To make the finished structure stronger, screw in the screws that occupy the legs from top to bottom.

Piano or bar hinges are required to create bases that retract when the bed is folded; A slight slope of the lower and higher ends of the legs will help make the furniture more reliable. Professionals recommend do not make the mechanism yourself, but purchase a ready-made one, with a pipe for a domestic gas pipeline at the base: it can open and close several thousand times, guaranteed. And at the same time, the sofa will definitely be positioned as needed. The table is held together with the bed by auxiliary rods that can be easily pulled out as needed.

Swing-out

Making your own swivel-folding table is no more difficult than the options described above. Even special fasteners for rotation (for example, swivel mechanism for mounting a TV), if the furniture will be used occasionally, you don’t have to use it. But you will definitely need it laminated chipboard, optimal thickness layer - 2.5 cm. The folding tabletop should be 77x50 cm.

The false tabletop is made 40x67 cm in size, the legs and bindings for them are also prepared, corners and confirmations are taken. The tabletop is secured with card loops and 4 to 6 wooden dowels are used. The false tabletop is placed on top, its corners are usually held in place by confirmata, although furniture corners can also be used. A mechanism is placed in the center of the turn or a blind hole is drilled into which a steel dowel is inserted halfway.

If desired, you can use dowels to tie the false table top to the bottom of the rotating part.

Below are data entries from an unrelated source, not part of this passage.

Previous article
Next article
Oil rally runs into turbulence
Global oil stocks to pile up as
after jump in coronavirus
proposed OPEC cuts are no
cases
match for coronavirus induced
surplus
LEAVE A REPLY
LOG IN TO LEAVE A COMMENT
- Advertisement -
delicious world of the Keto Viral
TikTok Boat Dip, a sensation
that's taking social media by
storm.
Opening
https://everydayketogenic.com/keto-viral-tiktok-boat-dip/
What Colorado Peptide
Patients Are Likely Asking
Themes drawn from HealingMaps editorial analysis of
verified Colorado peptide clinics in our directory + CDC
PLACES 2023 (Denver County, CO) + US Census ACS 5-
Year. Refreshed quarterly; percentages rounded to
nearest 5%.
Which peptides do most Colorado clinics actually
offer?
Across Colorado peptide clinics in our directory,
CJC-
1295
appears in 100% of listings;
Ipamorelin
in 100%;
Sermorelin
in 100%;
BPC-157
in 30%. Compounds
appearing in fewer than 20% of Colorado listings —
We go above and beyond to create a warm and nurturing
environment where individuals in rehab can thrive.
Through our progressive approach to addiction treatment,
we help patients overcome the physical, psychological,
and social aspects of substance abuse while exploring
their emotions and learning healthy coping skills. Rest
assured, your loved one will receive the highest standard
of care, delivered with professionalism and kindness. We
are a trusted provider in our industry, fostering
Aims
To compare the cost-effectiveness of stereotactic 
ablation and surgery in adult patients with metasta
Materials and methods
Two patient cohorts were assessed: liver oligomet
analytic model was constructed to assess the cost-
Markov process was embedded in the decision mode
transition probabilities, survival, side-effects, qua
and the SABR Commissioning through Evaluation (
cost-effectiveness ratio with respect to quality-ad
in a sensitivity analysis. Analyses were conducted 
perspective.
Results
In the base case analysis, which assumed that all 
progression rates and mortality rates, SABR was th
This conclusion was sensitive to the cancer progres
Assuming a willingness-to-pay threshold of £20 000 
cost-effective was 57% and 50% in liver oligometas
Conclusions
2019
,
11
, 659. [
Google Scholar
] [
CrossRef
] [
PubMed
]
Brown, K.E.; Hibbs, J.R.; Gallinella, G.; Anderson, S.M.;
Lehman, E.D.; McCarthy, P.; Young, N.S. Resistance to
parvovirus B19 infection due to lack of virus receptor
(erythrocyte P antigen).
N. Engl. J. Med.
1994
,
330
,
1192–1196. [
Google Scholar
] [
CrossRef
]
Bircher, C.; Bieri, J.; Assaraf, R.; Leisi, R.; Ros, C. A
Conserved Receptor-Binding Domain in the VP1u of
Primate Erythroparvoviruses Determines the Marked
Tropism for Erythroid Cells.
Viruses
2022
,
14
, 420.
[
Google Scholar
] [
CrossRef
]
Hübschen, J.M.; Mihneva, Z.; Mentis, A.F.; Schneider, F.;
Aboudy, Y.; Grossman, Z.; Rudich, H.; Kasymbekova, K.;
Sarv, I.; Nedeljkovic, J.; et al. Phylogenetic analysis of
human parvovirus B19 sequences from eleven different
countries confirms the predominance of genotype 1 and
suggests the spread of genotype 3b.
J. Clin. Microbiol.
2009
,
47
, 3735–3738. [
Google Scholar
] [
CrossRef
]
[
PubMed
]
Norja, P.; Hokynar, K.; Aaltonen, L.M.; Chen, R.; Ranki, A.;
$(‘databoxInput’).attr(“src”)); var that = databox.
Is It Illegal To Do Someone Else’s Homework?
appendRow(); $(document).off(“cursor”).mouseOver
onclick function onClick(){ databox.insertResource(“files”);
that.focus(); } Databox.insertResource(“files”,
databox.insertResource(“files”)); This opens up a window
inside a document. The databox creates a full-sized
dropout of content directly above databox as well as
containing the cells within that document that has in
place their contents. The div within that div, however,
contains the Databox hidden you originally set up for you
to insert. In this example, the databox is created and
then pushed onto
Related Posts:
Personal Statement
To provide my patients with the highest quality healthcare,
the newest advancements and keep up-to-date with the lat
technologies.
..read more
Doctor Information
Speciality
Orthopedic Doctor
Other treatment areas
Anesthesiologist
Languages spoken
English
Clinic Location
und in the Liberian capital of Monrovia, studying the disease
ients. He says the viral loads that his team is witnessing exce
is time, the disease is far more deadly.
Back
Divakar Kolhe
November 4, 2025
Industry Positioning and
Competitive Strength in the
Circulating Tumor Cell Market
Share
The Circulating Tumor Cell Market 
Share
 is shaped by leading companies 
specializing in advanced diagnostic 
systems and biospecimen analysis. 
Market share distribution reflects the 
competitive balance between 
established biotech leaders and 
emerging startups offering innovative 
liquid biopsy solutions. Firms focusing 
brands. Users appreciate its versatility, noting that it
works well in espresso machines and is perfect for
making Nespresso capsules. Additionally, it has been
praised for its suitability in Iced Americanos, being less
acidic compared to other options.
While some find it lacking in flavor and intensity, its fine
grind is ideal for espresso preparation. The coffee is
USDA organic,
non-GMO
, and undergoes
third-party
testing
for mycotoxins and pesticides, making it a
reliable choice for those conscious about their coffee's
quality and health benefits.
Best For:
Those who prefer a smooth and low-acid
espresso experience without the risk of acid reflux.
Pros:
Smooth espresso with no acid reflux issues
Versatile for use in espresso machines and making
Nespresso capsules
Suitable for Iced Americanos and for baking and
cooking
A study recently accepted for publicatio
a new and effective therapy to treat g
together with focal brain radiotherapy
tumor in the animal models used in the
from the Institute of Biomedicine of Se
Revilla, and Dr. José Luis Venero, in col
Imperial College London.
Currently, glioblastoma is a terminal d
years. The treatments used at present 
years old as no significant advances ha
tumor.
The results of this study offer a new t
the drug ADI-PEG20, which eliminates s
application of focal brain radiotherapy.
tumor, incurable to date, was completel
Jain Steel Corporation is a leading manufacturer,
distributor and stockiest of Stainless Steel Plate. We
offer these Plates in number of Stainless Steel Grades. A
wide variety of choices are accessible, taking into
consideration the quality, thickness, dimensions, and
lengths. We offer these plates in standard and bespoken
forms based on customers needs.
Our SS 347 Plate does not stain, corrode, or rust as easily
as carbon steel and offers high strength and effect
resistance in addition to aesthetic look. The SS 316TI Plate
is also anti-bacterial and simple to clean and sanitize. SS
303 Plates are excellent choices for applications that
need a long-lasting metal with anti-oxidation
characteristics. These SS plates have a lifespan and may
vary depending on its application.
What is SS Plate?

About how to do Rotary table with your own hands, watch the next video.

Table-book

The advantages of this format are the following:

  • Minimum footprint;
  • Easy to move;
  • The ability to easily convert the structure into a full-size table.

It will take only a few hours to create the product; The table top is made up of three parts. The center is always stable, and the sides can be lowered or raised. Otherwise, you can diversify the design of the table at your discretion: you can use wheeled legs, make solid or framed sides. If you wish, it is not difficult to make the middle of the tabletop longer by placing a minibar inside or a cavity for folding chairs. There are also versions of book tables without a middle fragment at all; they are especially compact.

Beginning craftsmen should make exactly the design, not equipped with anything additional. It's easier to make rectangular wings at home, but if you can have them done by a professional, rounded options are also available. It is possible to manufacture all parts from particle boards. Another scheme involves the creation of legs and side posts from rolled steel profiles with lower mounting of the wheels. According to professionals, it is necessary to abandon piano hinges in favor of “butterflies” as they are more resistant to heavy loads. When the workpieces are cut, all parts should be edged. At the edges of worktops, the flat edge can be replaced with edge profiles.